|Midtown Scholar Bookstore in Harrisburg, PA|
Nationally, while there are still indie bookstores shutting their doors, unable to hold on against the tough head winds, there are more stores opening than closing. Word, the popular Brooklyn indie, just opened a new branch at an old Burger King in Jersey City. Bookbug, in Kalamazoo, Mich., has doubled its size. Novelist Ann Patchett opened a store in Nashville. There are new openings in St. Louis, in Durham, N.C., and beyond.
“We just never bought into the sky-is-falling mentality,” Marlene England said. “You see the headlines, but you have to dig deep to see what’s really happening.”
The indie resurgence became publishing’s central narrative this year.

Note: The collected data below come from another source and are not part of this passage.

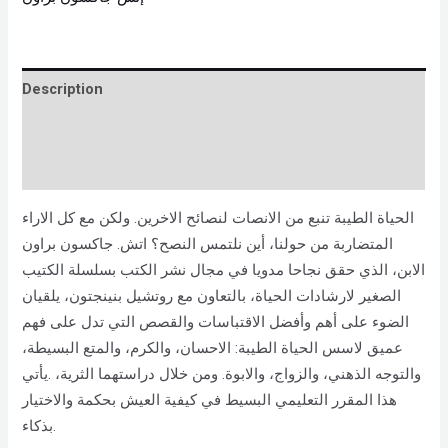
Description
Brand
Reviews (0)
الحياة الطيبة تنبع من الانصات لنصائح الاخرين. ولكن مع كل الاراء
المتضاربة من حولنا، أين نلتمس النصح؟ اتش. جاكسون براون
الابن، الذي حقق نجاحا مدويا في مجال نشر الكتب بسلسلة الكتيب
الصغير لارشادات الحياة، بالتعاون مع روتشيل بنينجتون، يلقيان
الضوء على أهم وأفضل الاقتباسات والقصص التي تدل على فهم
عميق لاسس الحياة الطيبة: الاحسان، والكرم، والمتع البسيطة،
والتوجه الذهني، والزواج، والابوة. ومن خلال دراستهما الثرية، .يأتي
هذا المقرر التعليمي البسيط في كيفية العيش بحكمة والاختيار
بذكاء.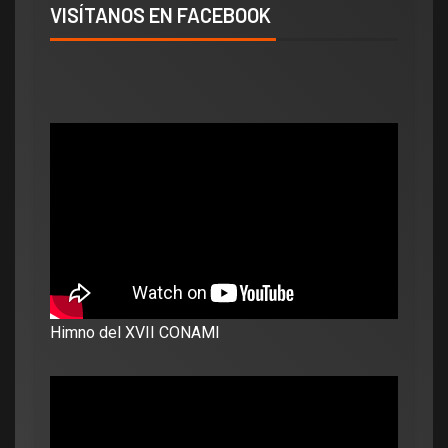
VISÍTANOS EN FACEBOOK
Himno del XVII CONAMI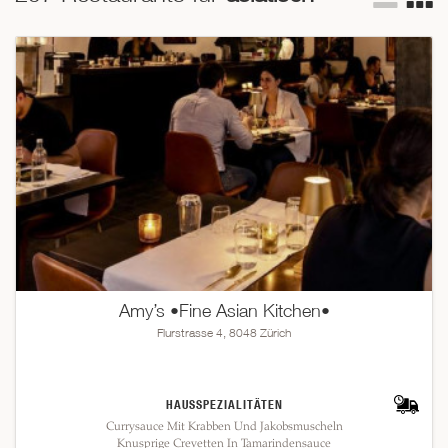
Die asiatische Küche ist aber nicht nur vielfältig, sondern
auch schmackhaft und gesund. In dieser Liste sind die
besten Anbieter chinesischer, thailändischer, indischer,
japanischer und vietnamesischer Küche zusammengestellt.
Wenn Sie Lust verspüren auf lebendige, kunstvoll zubereitete
Speisen, dann versuchen Sie einen dieser asiatischen Top-
Restaurants. Nur noch Augen zu und geniessen und
träumen...
Amy’s •Fine Asian Kitchen•
Flurstrasse 4, 8048 Zürich
HAUSSPEZIALITÄTEN
Currysauce Mit Krabben Und Jakobsmuscheln
Knusprige Crevetten In Tamarindensauce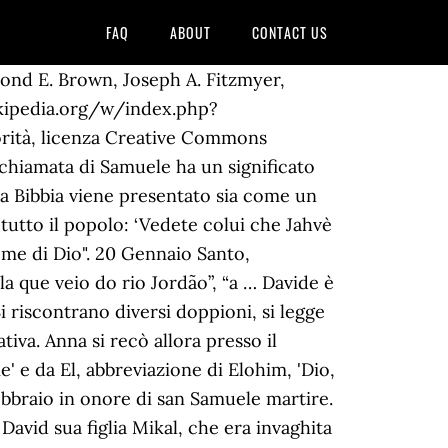
FAQ
ABOUT
CONTACT US
oprattutto nell'anniversario della morte di Samuele, il 28 del mese ebraico di Iyar, il secondo mese del Calendario ebraico. Ciò viene sottolineato dal cantico messo sulle labbra di Anna". Diffusione: In Italia ci sono circa 7.503 persone di nome Samuele. - Ultimo dei Giudici d'Israele, vissuto verso la metà del sec. Qui Cohen, ricorrendo sempre ad un brano biblico di Samuele ci dice che Davide, nonostante sia il più importante Re di tutta la storia di Israele e nonostante la sua fede sia incrollabile, sale sulla terrazza della reggia e di lì vede Bath-Sheba (Betsabea), moglie di Uria l’Ittita (un guerriero al suo servizio proveniente da Hatti in Asia Minore), fare il bagno. Shĕmū'ēl, gr. - Disclaimer Nel primo dei libri di Samuele si racconta che sua madre, Anna, era sterile e per questo veniva derisa e disprezzata dalla prima moglie di Elkanah, Peninnah, che aveva già dato ad Elkanah due figli. Il nome Samuele significa: "il suo nome è Dio", o "il nome di Dio", ma in aramaico Smenù-El significa "il Signore ha ascoltato". Secondo il testo biblico l'etimologia sarebbe "Dio ha ascoltato". Il nome è ancora oggi popolare in Italia: è stabilmente nella Top 30 dei nomi più usati per neonati dal 2004. Samuel). Samuele però temeva di manifestare la visione a Eli. Ora, il significato di “Tôb” è qualcosa di più che semplicemente buono. L'INFANZIA DI SAMUELE Il pellegrinaggio a Silo [1] C'era un uomo di Ramatàim, uno Zufita delle montagne di Efraim, chiamato Elkana, figlio di Ierocàm, figlio di Eliàu, figlio di Tòcu, figlio di Zuf, l'Efraimita. 1Cr 6,46). Nella Bibbia Samuele è un profeta e un giudice biblico, ossia capo militare e spirituale ispirato da Dio. Il padre era infatti uno Zufita, cioè un discendente di Zuf (1Sam 1,1; Cf. Il presente brano biblico è stato applicato molte volte al tema della "vocazione", parola che ovviamente significa "chiamata". Racconto biblico Golia nel Primo libro di Samuele. - Cookie Saul, dopo la sua morte, fece evocare la sua anima all'indovina di Endor allo scopo di sapere il da farsi nell'imminente guerra contro i Filistei, ma Samuele gli disse che avrebbe perso e che il giorno dopo sarebbe morto suicida, e così avvenne. 11 º a. C. Figlio di Elcana e di Anna, fu consacrato nazireo nel santuario di Silo, dove era sommo sacerdote il pio ma debole Eli. Ottenne così miracolosamente di rimanere incinta di un figlio, che chiamò Samuele e che consacrò al Signore, con voto di nazireato, lasciandolo vivere presso l'anziano sacerdote Eli nel tempio di Silo (cfr. Y Ã©l dijo: Hijo mÃ­o, yo no he llamado; vuelve y acuÃ©state - Contatti. Il suo significato è pertanto "il nome di Di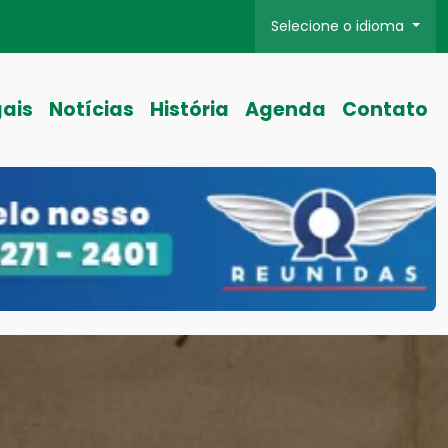
Selecione o idioma
gais
Notícias
História
Agenda
Contato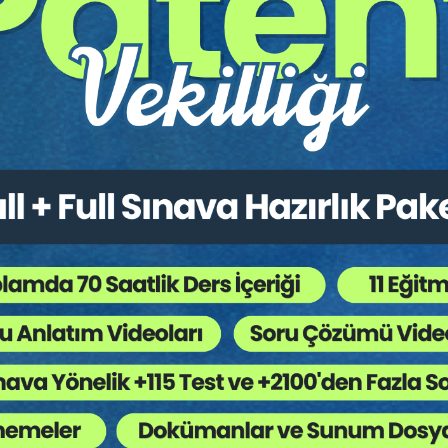
konkordatodaki durumu
n işlemler ve ilanların takibi
minde ve sonrasında dikkat edilmesi gereken hususlar
 hakkında alacaklının yapacağı işlemler
inceleme hakkı
e oy kullanabilecek alacaklılar
uşmada hazır bulunulması
 gereken alacaklar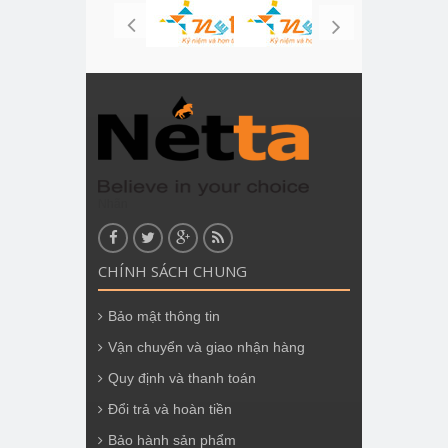
Nhãn
CHÍNH SÁCH CHUNG
Bảo mật thông tin
Vận chuyển và giao nhận hàng
Quy định và thanh toán
Đổi trả và hoàn tiền
Bảo hành sản phẩm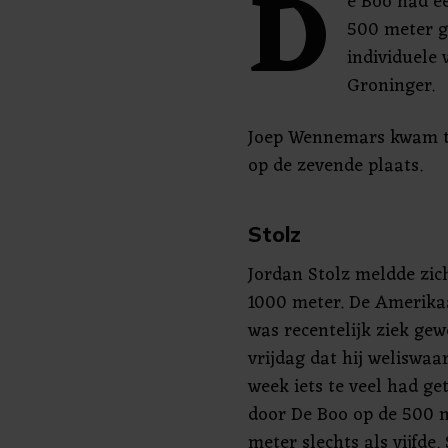
D
e Boo had e
500 meter g
individuele 
Groninger.
Joep Wennemars kwam to
op de zevende plaats.
Stolz
Jordan Stolz meldde zich
1000 meter. De Amerik
was recentelijk ziek gew
vrijdag dat hij weliswaa
week iets te veel had ge
door De Boo op de 500 m
meter slechts als vijfde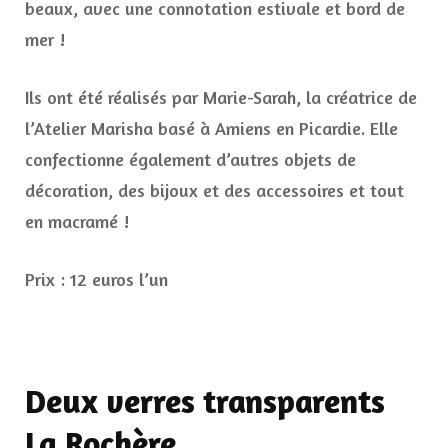
beaux, avec une connotation estivale et bord de
mer !
Ils ont été réalisés par Marie-Sarah, la créatrice de
l’Atelier Marisha basé à Amiens en Picardie. Elle
confectionne également d’autres objets de
décoration, des bijoux et des accessoires et tout
en macramé !
Prix : 12 euros l’un
Deux verres transparents
La Rochère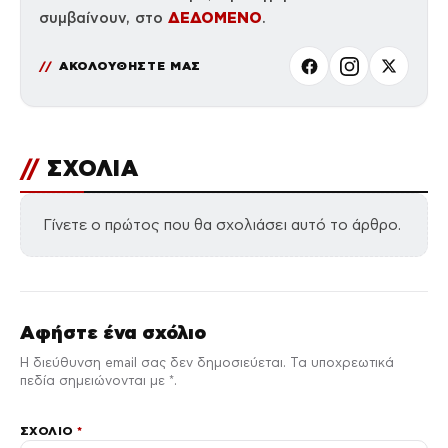
ΔΕΔΟΜΕΝΟ
συμβαίνουν, στο
.
ΑΚΟΛΟΥΘΗΣΤΕ ΜΑΣ
//
ΣΧΟΛΙΑ
Γίνετε ο πρώτος που θα σχολιάσει αυτό το άρθρο.
Αφήστε ένα σχόλιο
Η διεύθυνση email σας δεν δημοσιεύεται. Τα υποχρεωτικά
πεδία σημειώνονται με *.
ΣΧΌΛΙΟ
*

Publishers Weekly, the industry’s trade bible, last month named Oren Teicher, chief executive of the American Booksellers Association, and his group’s board as its person of the year, an honor previously given to “Fifty Shades of Grey ” author E.L. James and Jeffrey P. Bezos, the founder of Amazon.com, the owner of The Washington Post and a villain to indie booksellers.
“We are a lot like Mark Twain: The rumors of our death are a little bit exaggerated,” Teicher said. “We have been counted out for a very long time.”
Twenty-five years ago, independents were supposed to vanish when Waldenbooks showed up in malls. They were supposed to vanish when Borders and Barnes & Noble came along with endless selection and comfy chairs. They were supposed to vanish when Costco started selling the latest Doris Kearns Goodwin . They were supposed to vanish when Amazon perfected low prices and fast shipments — not just for books but even for rowboats, meaning nobody would ever have to leave the house again to shop.